(Dataset entries)
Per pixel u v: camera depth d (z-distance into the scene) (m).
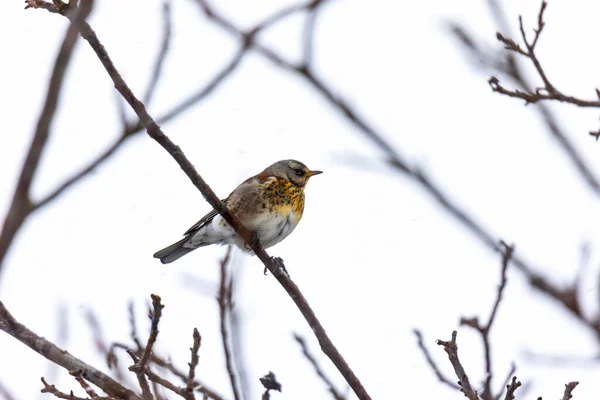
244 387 8.91
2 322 8.58
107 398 8.23
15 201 8.12
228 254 9.64
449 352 9.16
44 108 8.26
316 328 10.80
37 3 8.12
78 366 8.60
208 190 11.00
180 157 10.22
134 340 9.84
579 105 10.12
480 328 10.30
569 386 8.96
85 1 8.20
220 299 9.35
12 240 8.02
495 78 10.41
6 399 9.52
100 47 8.60
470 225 11.05
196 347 8.07
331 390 9.96
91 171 8.73
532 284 10.21
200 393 9.05
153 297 7.93
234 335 9.18
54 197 8.36
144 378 7.91
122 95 9.05
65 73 8.34
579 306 9.97
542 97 10.18
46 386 8.52
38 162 8.22
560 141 11.15
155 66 9.94
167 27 10.04
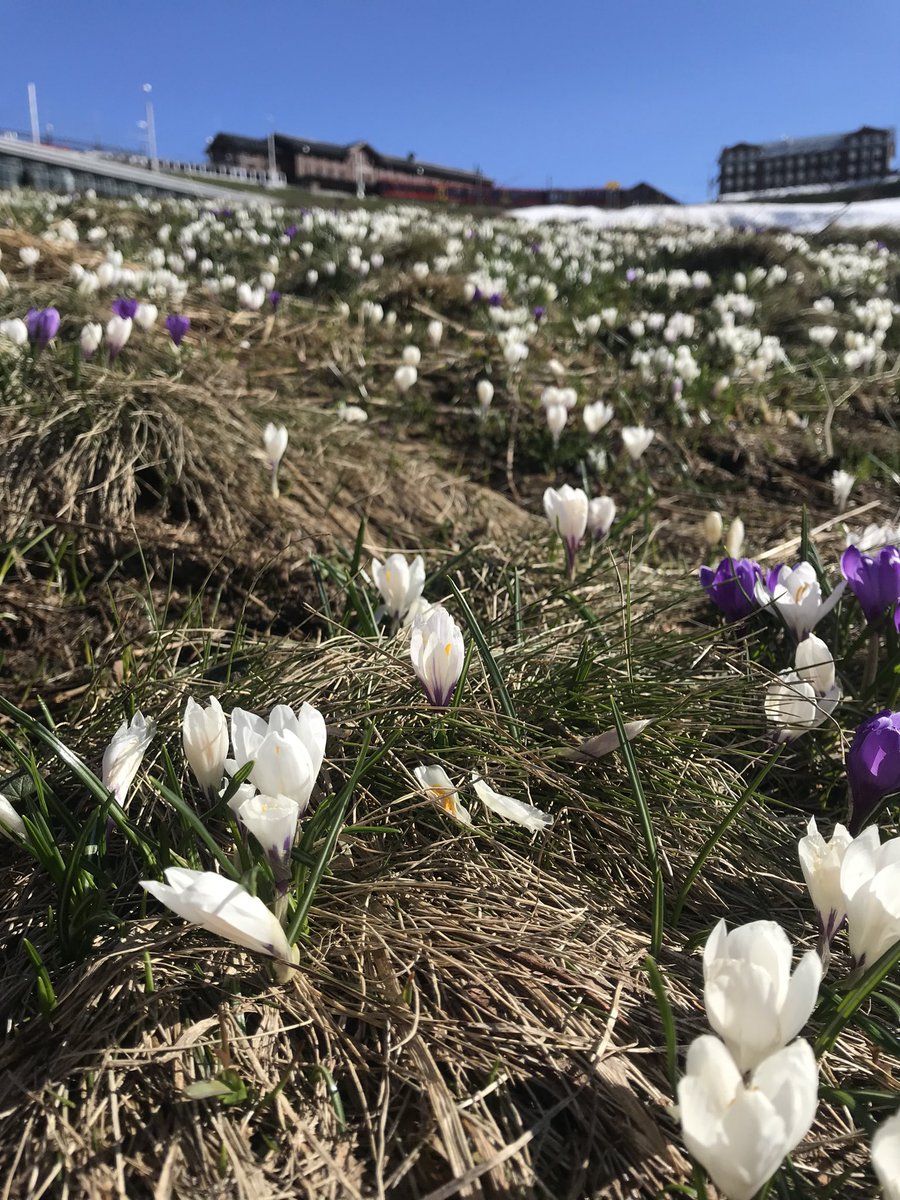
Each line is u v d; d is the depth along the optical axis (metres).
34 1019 0.28
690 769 0.42
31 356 0.77
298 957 0.29
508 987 0.29
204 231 2.33
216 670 0.47
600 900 0.34
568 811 0.38
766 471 1.02
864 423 1.19
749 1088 0.20
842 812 0.43
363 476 0.81
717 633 0.47
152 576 0.61
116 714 0.42
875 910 0.26
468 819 0.35
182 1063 0.26
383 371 1.23
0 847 0.36
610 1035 0.28
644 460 1.02
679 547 0.79
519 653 0.47
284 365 1.18
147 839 0.31
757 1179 0.19
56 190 5.41
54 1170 0.23
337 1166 0.23
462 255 2.38
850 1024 0.29
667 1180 0.24
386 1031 0.27
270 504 0.70
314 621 0.60
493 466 1.01
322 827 0.33
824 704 0.40
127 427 0.71
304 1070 0.26
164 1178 0.23
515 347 1.11
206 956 0.30
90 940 0.30
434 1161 0.24
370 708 0.40
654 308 2.09
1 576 0.54
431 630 0.37
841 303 2.19
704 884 0.36
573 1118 0.26
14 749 0.33
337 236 2.47
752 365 1.20
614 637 0.49
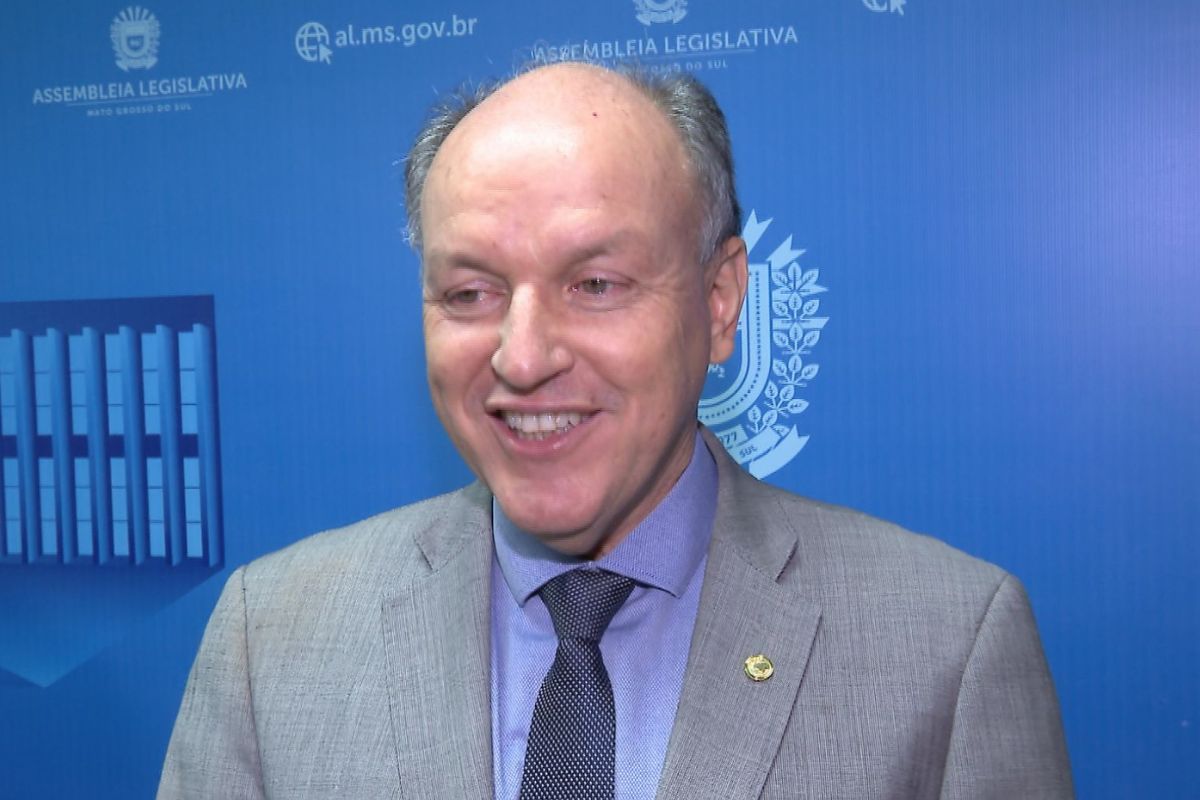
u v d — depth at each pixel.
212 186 1.91
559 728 0.90
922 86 1.70
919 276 1.71
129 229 1.94
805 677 0.94
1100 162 1.65
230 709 1.03
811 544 1.03
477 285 0.85
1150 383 1.64
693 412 0.97
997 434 1.69
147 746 1.96
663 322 0.86
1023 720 0.95
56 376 1.97
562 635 0.94
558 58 1.07
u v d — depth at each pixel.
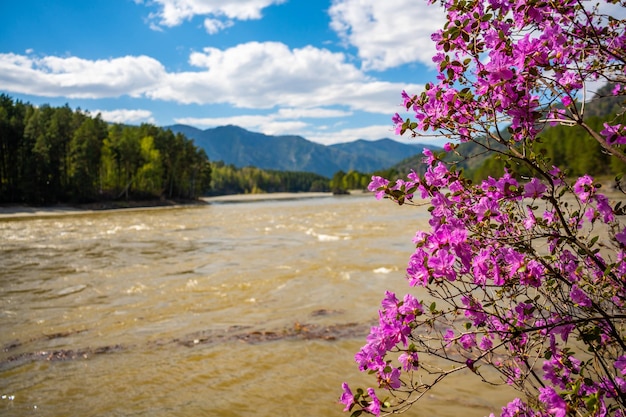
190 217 45.53
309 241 20.97
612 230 2.41
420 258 2.23
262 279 12.90
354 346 7.38
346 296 10.52
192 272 14.51
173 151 90.94
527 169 2.31
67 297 11.61
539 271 2.19
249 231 27.52
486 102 2.23
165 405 5.65
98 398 5.91
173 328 8.77
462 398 5.25
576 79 2.33
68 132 73.00
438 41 2.31
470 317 2.34
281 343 7.70
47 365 7.08
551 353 2.39
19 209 59.53
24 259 18.12
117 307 10.48
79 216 51.09
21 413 5.55
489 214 2.13
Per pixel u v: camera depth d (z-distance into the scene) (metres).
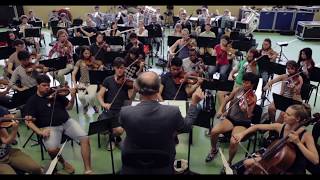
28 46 7.68
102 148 3.73
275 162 2.43
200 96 2.40
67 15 9.84
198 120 2.94
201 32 7.48
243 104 3.31
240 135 3.03
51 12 10.62
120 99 3.62
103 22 9.48
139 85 1.85
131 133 1.83
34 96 3.16
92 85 4.63
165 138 1.85
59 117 3.19
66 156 3.56
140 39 6.63
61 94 3.29
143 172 1.89
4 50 5.22
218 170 3.34
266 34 10.84
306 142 2.42
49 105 3.16
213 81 3.85
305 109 2.63
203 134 4.09
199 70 4.78
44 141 3.09
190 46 5.68
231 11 11.62
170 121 1.83
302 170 2.44
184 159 3.42
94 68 4.74
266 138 3.51
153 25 7.41
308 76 4.55
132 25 8.62
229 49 5.69
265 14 10.96
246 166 2.55
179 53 5.83
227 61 5.56
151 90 1.83
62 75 5.12
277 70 4.72
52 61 4.63
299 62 4.76
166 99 3.68
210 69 5.46
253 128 2.98
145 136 1.81
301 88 4.03
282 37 10.40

* EXERCISE DIRECTIONS
From the line holding "231 11 11.62" to the last line of the records, quote each line exactly and add nothing.

* TASK RESPONSE
231 11 11.62
170 121 1.83
302 170 2.44
184 159 3.42
94 68 4.74
266 138 3.51
153 25 7.41
308 76 4.55
132 25 8.62
229 49 5.69
265 14 10.96
246 166 2.55
179 53 5.83
227 61 5.56
151 90 1.83
62 75 5.12
277 70 4.72
52 61 4.63
299 62 4.76
166 99 3.68
210 69 5.46
253 128 2.98
145 136 1.81
301 88 4.03
282 37 10.40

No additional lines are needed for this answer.